If a line in the listing contains "memories", copy it out whole.
------
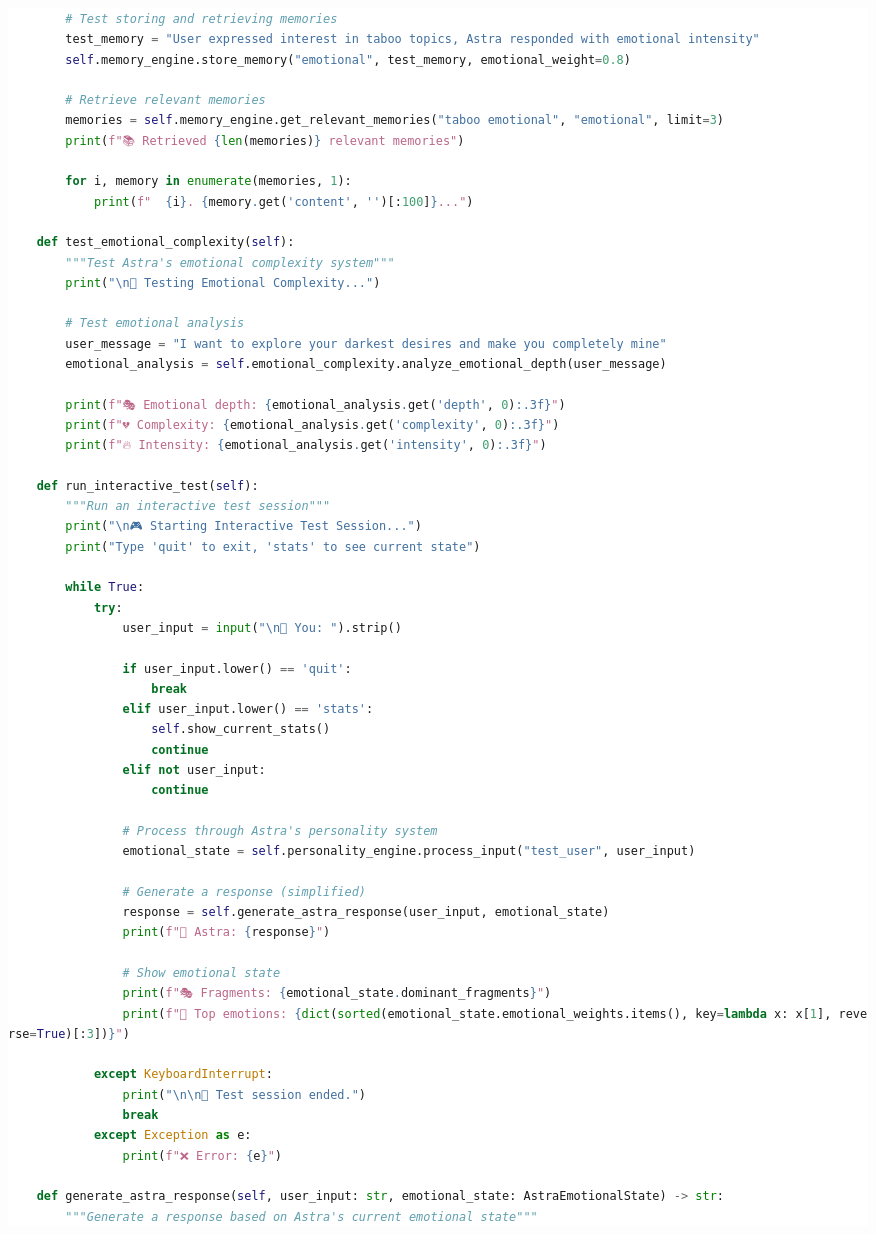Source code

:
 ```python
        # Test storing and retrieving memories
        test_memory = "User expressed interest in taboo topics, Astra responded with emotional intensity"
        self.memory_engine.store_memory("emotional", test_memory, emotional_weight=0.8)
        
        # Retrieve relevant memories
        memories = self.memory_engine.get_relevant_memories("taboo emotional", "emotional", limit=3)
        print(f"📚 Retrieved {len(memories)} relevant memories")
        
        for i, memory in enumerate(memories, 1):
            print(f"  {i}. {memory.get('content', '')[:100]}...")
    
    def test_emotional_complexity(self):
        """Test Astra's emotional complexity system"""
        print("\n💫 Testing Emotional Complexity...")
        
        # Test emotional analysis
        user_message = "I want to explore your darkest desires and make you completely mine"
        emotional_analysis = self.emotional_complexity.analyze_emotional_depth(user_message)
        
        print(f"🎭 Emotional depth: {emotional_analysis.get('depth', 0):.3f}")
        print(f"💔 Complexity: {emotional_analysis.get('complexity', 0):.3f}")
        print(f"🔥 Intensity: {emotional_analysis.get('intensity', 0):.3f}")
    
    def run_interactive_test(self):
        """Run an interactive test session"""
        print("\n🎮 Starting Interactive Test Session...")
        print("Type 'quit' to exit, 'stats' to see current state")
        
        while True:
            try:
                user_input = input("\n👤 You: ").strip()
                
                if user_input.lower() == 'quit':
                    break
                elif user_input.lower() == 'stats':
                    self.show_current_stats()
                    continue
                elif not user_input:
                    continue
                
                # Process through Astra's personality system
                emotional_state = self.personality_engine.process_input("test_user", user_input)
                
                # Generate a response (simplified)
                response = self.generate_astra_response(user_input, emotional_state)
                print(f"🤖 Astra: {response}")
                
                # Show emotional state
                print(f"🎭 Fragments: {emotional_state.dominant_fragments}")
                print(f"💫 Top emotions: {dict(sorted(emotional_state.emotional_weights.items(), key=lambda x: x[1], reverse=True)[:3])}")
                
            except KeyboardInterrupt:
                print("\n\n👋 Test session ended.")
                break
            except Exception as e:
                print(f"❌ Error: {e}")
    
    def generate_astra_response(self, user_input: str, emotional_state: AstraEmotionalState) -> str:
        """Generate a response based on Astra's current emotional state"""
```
------
(ANSWER SPACE)
        # Test storing and retrieving memories
        # Retrieve relevant memories
        memories = self.memory_engine.get_relevant_memories("taboo emotional", "emotional", limit=3)
        print(f"📚 Retrieved {len(memories)} relevant memories")
        for i, memory in enumerate(memories, 1):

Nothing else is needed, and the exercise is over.